Geographical distribution.

# Creating ggplot of matches ZipCodes
g <- ggplot(data=USzipCodesChild) + geom_point(aes(x=longitude, y=latitude, colour=3))

# simplify display and limit to the "lower 48"
g <- g + theme_bw() + scale_x_continuous(limits = c(-80,-72), breaks = NULL)
g <- g + scale_y_continuous(limits = c(40,45), breaks = NULL)
g <- g + theme(legend.position="none")
g

Conclusions

This is an interesting analysis and I believe it can play a great role in local discoveries related to OASDI Beneficiaries since it covers immediate surrounding areas.

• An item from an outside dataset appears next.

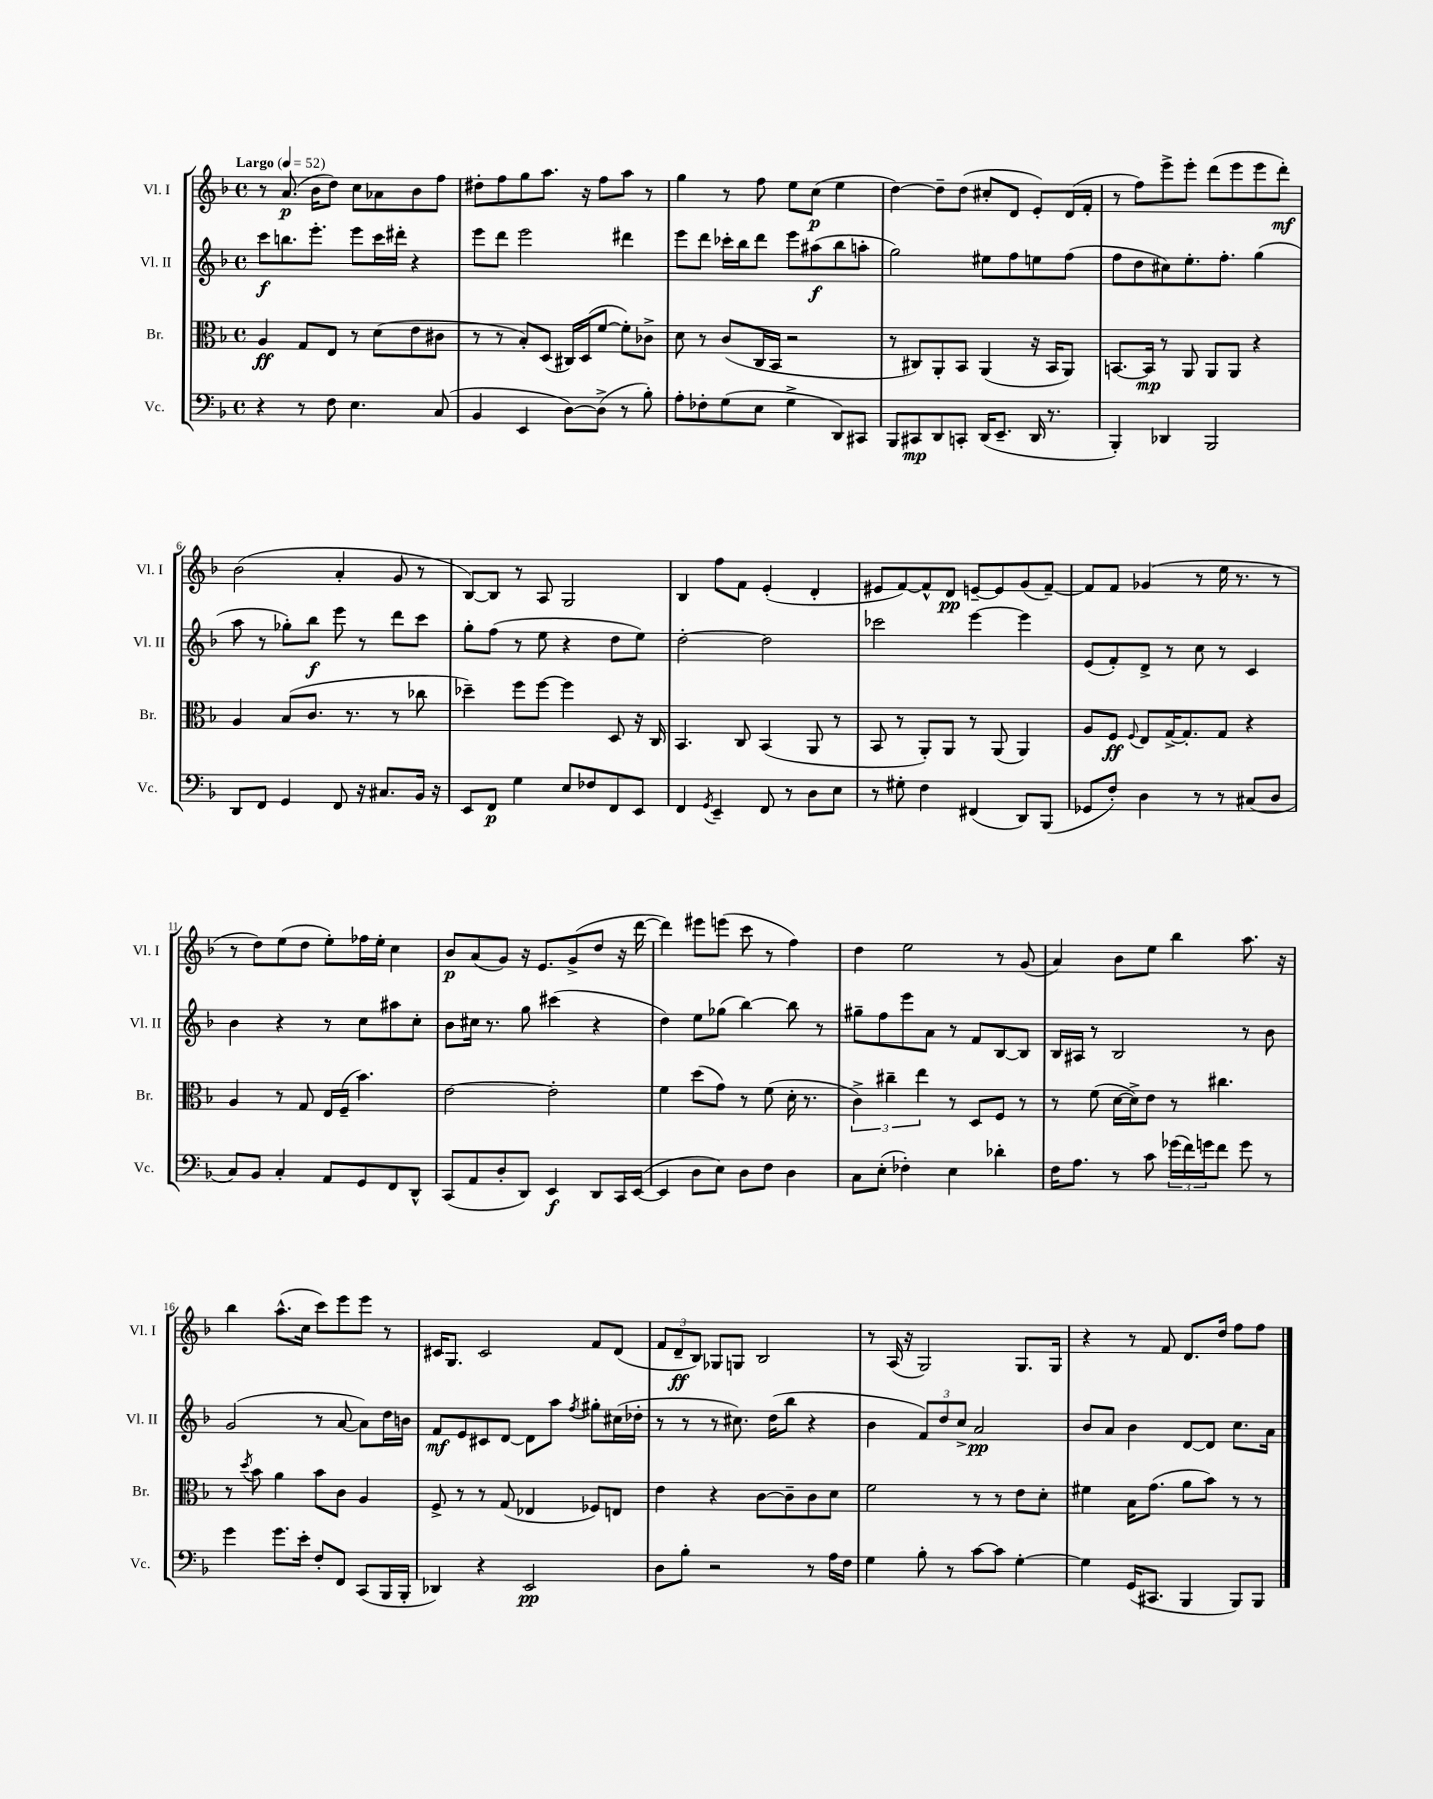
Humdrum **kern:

For example, from the Region distribution we can visualize how the distribution is over the respective zipcodes having a better perspective on how respective populations are distributed.

Final conclusion:

Since there’s more data available, it will be interesting to perform more comparisons in regards of the years and states and any other “correlation” that we could find related to other entities as well.